▶ _TASK INSTRUCTIONS_: Please reproduce the part of the items that opens with their very first line and closes with the line containing "directores con experiencia", including both of those lines.

▶ _MATERIAL FOR THIS EXERCISE_:
..............................
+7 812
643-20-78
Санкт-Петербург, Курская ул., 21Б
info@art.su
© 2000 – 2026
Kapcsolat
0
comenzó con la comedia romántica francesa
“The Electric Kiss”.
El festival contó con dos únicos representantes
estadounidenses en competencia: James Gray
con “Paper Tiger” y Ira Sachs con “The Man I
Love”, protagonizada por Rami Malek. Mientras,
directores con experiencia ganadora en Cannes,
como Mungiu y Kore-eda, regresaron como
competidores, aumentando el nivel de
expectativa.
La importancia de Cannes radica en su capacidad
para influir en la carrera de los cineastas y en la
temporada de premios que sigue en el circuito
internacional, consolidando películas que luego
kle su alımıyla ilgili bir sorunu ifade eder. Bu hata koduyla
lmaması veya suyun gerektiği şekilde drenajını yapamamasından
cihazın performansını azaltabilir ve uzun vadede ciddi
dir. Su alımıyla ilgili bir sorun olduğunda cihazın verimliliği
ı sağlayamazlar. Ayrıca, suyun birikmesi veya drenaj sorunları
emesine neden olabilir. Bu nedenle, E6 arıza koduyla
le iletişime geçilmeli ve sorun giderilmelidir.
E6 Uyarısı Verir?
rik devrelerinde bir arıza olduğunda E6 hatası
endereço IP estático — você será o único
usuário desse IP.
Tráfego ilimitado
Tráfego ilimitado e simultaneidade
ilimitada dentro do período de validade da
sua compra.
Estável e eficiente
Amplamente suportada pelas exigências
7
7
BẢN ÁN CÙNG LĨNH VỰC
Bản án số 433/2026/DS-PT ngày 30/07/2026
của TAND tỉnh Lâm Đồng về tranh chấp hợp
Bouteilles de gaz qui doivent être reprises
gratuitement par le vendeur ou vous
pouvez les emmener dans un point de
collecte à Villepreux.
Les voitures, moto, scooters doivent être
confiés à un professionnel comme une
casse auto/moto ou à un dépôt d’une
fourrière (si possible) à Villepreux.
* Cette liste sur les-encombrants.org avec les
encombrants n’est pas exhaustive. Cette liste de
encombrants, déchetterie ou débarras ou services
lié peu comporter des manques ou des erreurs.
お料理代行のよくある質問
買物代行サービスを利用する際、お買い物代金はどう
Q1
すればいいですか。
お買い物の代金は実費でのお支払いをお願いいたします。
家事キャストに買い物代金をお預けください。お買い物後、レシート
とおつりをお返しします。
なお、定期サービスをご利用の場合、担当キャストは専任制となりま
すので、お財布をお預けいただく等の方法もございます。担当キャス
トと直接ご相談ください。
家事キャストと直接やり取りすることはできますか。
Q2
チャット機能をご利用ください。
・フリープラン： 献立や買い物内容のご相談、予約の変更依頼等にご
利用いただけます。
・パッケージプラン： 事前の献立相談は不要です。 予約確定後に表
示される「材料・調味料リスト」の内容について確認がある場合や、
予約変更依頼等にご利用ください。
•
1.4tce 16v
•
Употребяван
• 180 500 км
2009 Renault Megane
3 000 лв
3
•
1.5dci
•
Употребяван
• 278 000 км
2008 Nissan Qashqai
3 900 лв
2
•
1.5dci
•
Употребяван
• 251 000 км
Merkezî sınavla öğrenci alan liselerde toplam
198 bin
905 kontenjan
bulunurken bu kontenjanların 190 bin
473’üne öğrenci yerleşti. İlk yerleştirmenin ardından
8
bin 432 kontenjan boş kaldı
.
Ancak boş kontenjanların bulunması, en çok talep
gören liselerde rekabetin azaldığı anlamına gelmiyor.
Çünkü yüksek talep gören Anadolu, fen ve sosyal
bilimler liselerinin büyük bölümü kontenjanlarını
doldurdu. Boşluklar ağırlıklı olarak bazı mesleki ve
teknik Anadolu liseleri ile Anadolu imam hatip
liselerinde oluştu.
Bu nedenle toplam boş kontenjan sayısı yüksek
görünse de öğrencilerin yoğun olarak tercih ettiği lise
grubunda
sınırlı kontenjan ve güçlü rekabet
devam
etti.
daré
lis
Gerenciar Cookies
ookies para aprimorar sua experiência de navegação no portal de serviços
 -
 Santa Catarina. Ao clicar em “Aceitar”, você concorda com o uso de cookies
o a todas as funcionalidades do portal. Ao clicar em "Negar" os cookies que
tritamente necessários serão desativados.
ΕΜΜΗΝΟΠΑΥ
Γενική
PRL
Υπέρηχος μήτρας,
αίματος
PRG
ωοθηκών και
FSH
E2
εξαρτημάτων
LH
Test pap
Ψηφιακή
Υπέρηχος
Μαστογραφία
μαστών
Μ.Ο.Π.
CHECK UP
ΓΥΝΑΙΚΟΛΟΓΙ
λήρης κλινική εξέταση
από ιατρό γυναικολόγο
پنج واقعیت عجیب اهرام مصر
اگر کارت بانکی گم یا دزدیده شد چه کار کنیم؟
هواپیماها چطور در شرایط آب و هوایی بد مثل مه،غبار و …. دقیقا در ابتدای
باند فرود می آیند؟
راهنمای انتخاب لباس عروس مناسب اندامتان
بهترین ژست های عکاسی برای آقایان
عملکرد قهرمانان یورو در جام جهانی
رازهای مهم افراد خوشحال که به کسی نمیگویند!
..............................
▶ _RESPONSE BOX_:
+7 812
643-20-78
Санкт-Петербург, Курская ул., 21Б
info@art.su
© 2000 – 2026
Kapcsolat
0
comenzó con la comedia romántica francesa
“The Electric Kiss”.
El festival contó con dos únicos representantes
estadounidenses en competencia: James Gray
con “Paper Tiger” y Ira Sachs con “The Man I
Love”, protagonizada por Rami Malek. Mientras,
directores con experiencia ganadora en Cannes,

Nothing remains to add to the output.